Turn out onto a cooling rack. Enjoy!
*My plan is to feed the excess produce, even after all the projected storage, to the chickens. With feed at the prices it is now, and rising, I think doing this will also justify having over-planted!
**I really only use animal fats, olive oil, coconut oil, and peanut oil (that I buy in small quantities to avoid having it go rancid) in my cooking. You can read about how bad seed oils are for you. What are your thoughts about this? Something is up with how unhealthy we Americans are in general…
bits & pieces
- I like this decorating blog, though it’s hard to read (she is working on changing her platform and maybe it will be better). Lots of design information, especially about paint. I would add, about blue paint, the topic of this particular post: remember that when you turn the lights on (as you almost always will in the dining room, say), the yellow of the light will render the paint… green. Blue + yellow = green, that’s just how it works. So examine your chip or swatch in the light you will actually be using (and make it incandescent, not LED, light, so that you can be happy and not strangely depressed and discontented with your lot).

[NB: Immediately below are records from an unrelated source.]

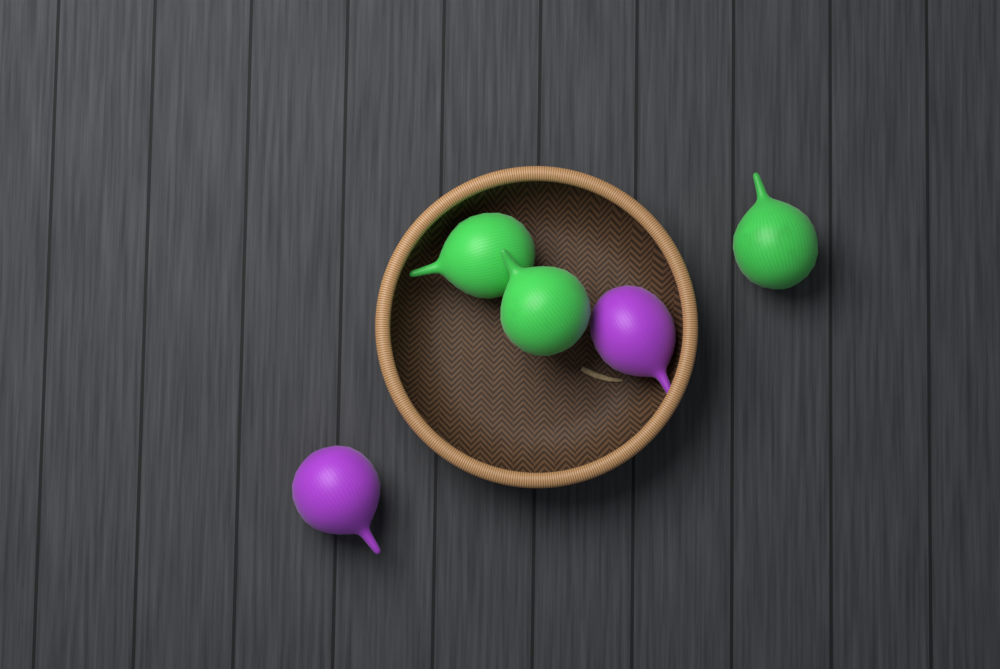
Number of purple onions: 2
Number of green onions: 3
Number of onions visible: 5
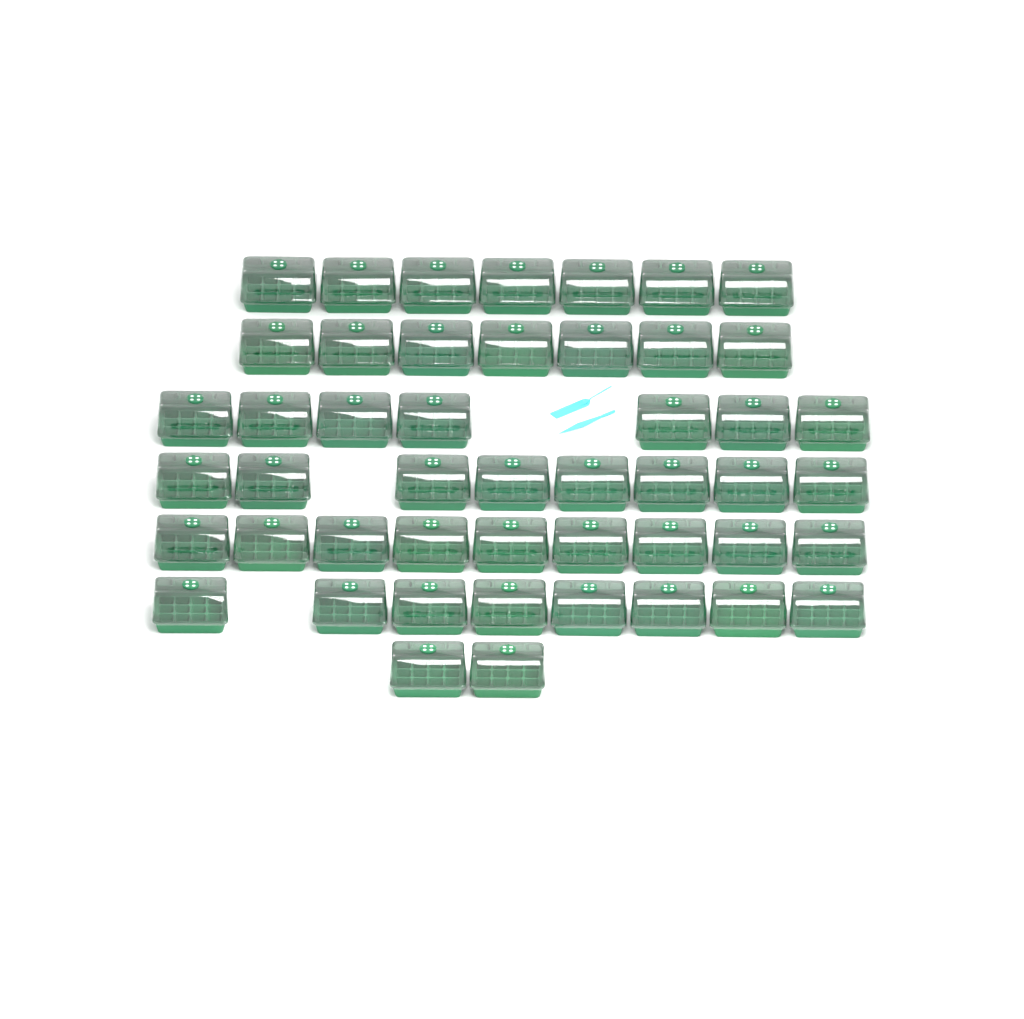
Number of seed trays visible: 48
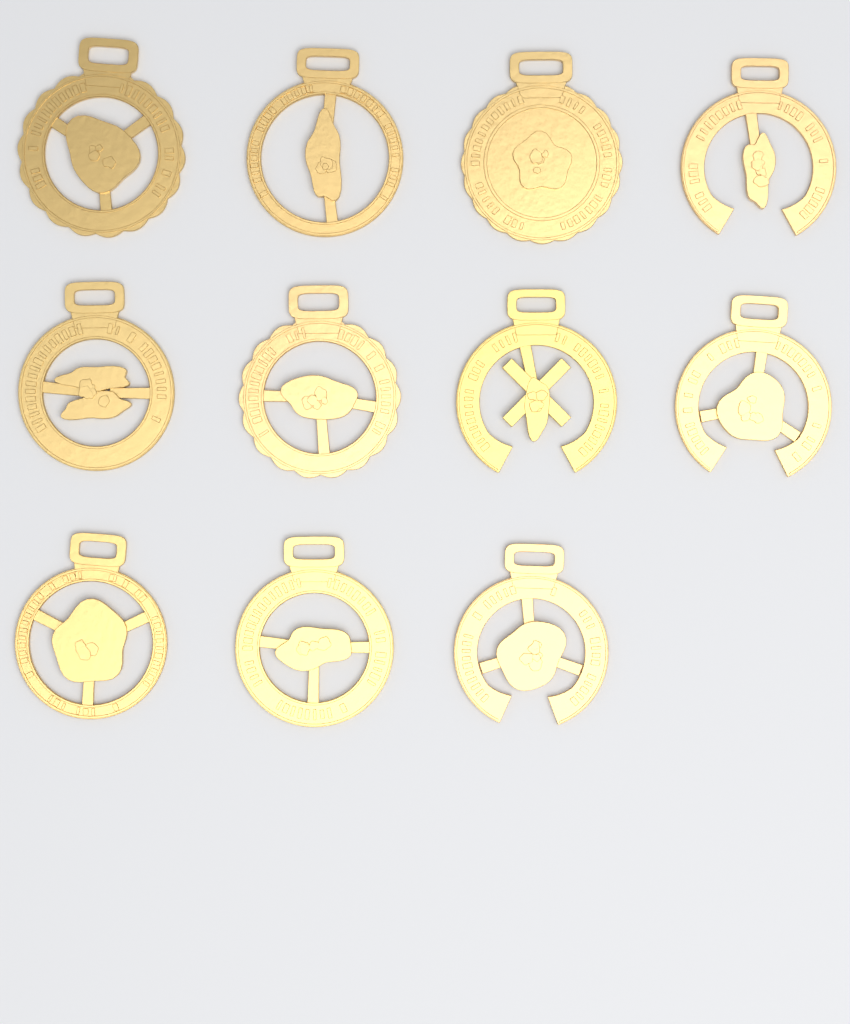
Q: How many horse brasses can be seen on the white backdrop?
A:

- Educating children is a primary goal of marriage (wrapped up in their begetting and inextricable from it). And what is the primary goal of education? Bishop Conley, who studied with my hero John Senior, has a good essay on this topic.

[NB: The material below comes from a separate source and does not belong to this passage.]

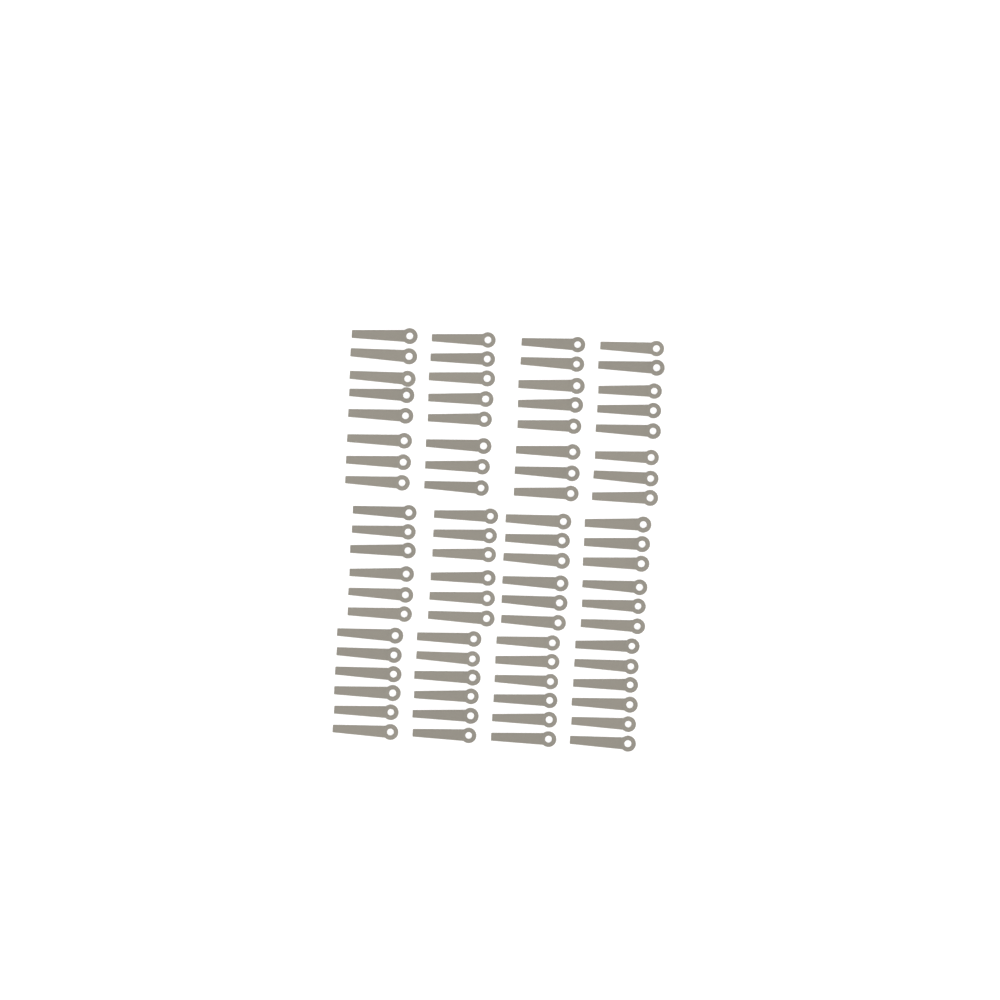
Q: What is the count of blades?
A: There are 80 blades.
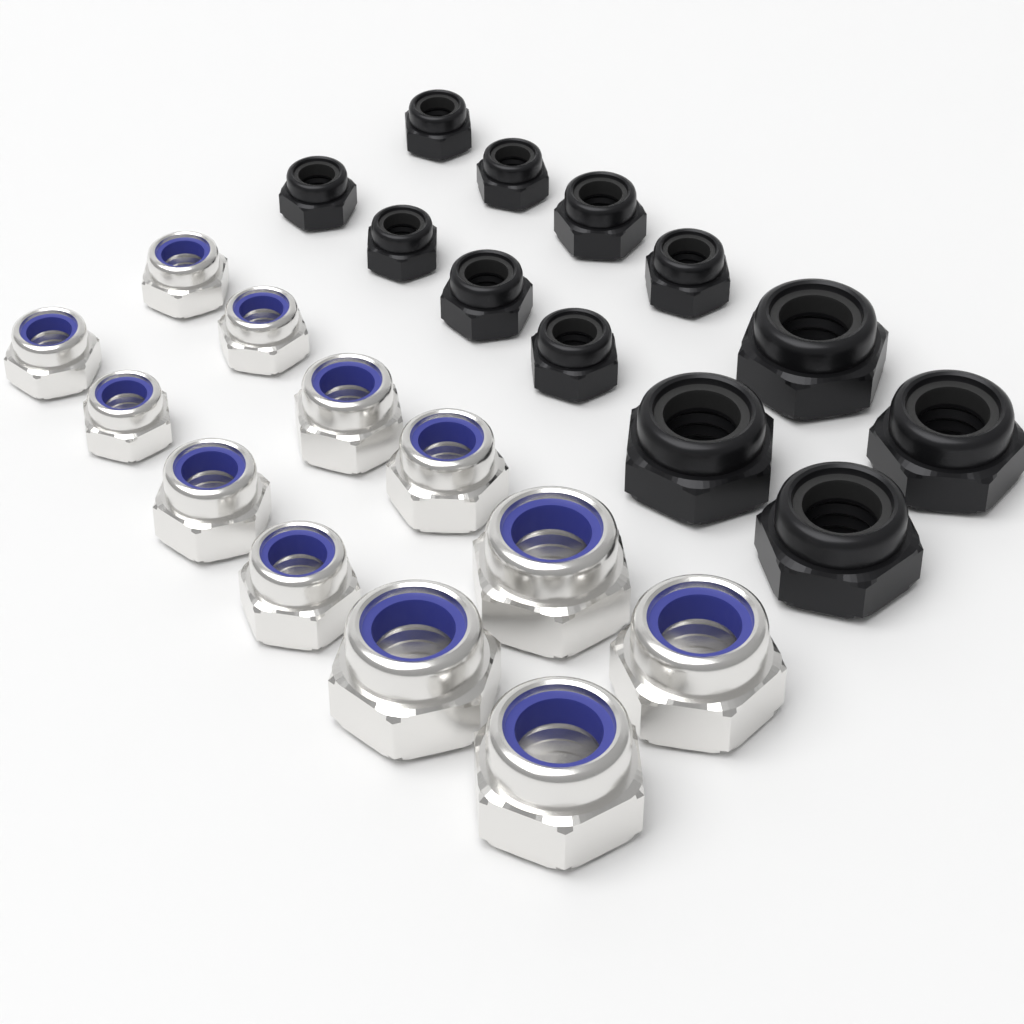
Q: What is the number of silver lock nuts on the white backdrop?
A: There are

- There should be zero controversy about being informed on a medical decision. No labels should ever be slapped on someone seeking to know more about a treatment, especially an invasive one (for instance, a shot). In fact, it ought to shock and warn us if we are told we should not question such things. This website has a lot of information on vaccines, much of which is taken from the material supplied by the manufacturer. Poke around and see what you think.
from the archives
- Regarding Beauty and Saving the Neighborhood and all, I have been brainstorming how to make a shrine (ie have The Chief make it) and how to get a weatherproof icon for it. A friend sent this promotion from Legacy Icons. “Free icon with purchase of wooden shrine.” I haven’t looked into it yet, but thought I’d link it here so we can figure it out together — the offer is good until the end of July. Looks like you have to get to the checkout to get the free icon…
- From Deirdre: Is it scary to start a St. Gregory Pocket?

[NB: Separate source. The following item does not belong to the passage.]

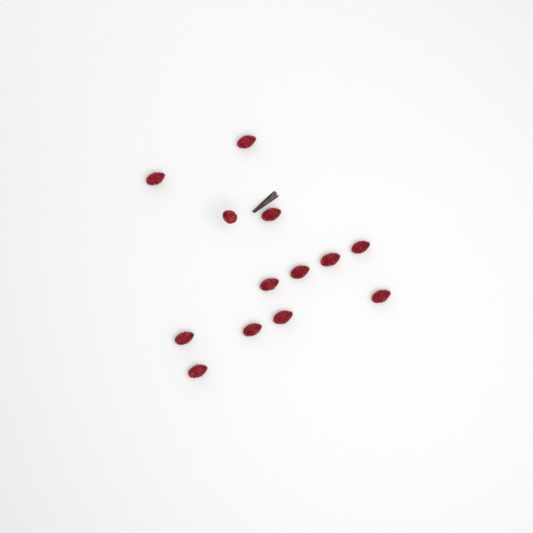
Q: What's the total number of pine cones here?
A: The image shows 13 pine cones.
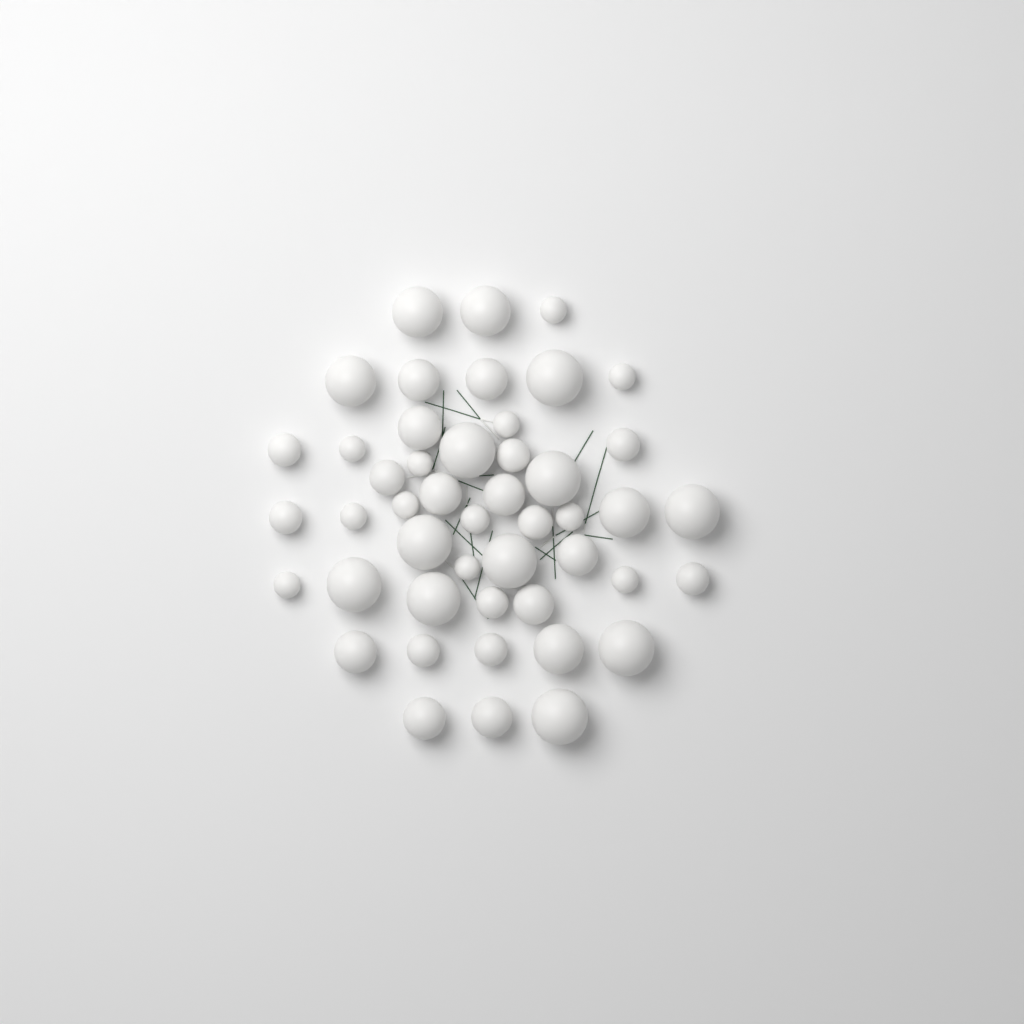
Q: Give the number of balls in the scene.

You can look up at the menu bar to see our posts about what and where they are! And here’s a good idea to meet up with people: go to the geographical Facebook page for your area and simply ask, “Are there any members here who go to [name your church]/read the blog Like Mother, Like Daughter/are interested in a traditional-minded mothers’ group near [name your town]/are homeschooling using Charlotte Mason principles” and so on. People will reach out to you and you can get the beginnings of your Pocket that way.
And dear reader Katie’s family is military and will be heading for Warner Robins, GA soon. She is interested in meeting like-minded LMLD readers in hopes of starting a Pocket! If you are near there, please contact me! We can get it going.
Notice that I don’t have any St. Greg’s swag, membership, fees, or dues. I’m not monetizing this. It’s simply a template for people to use the internet to form offline, real-life friendships in hopes of building that larger community that will be there for the children when they desperately need peers whose families have standards. It’s for making friends in the community who will be there not only for the bookclub, but for taking care of kids during doctor’s appointments, bringing meals, and getting the husbands together too.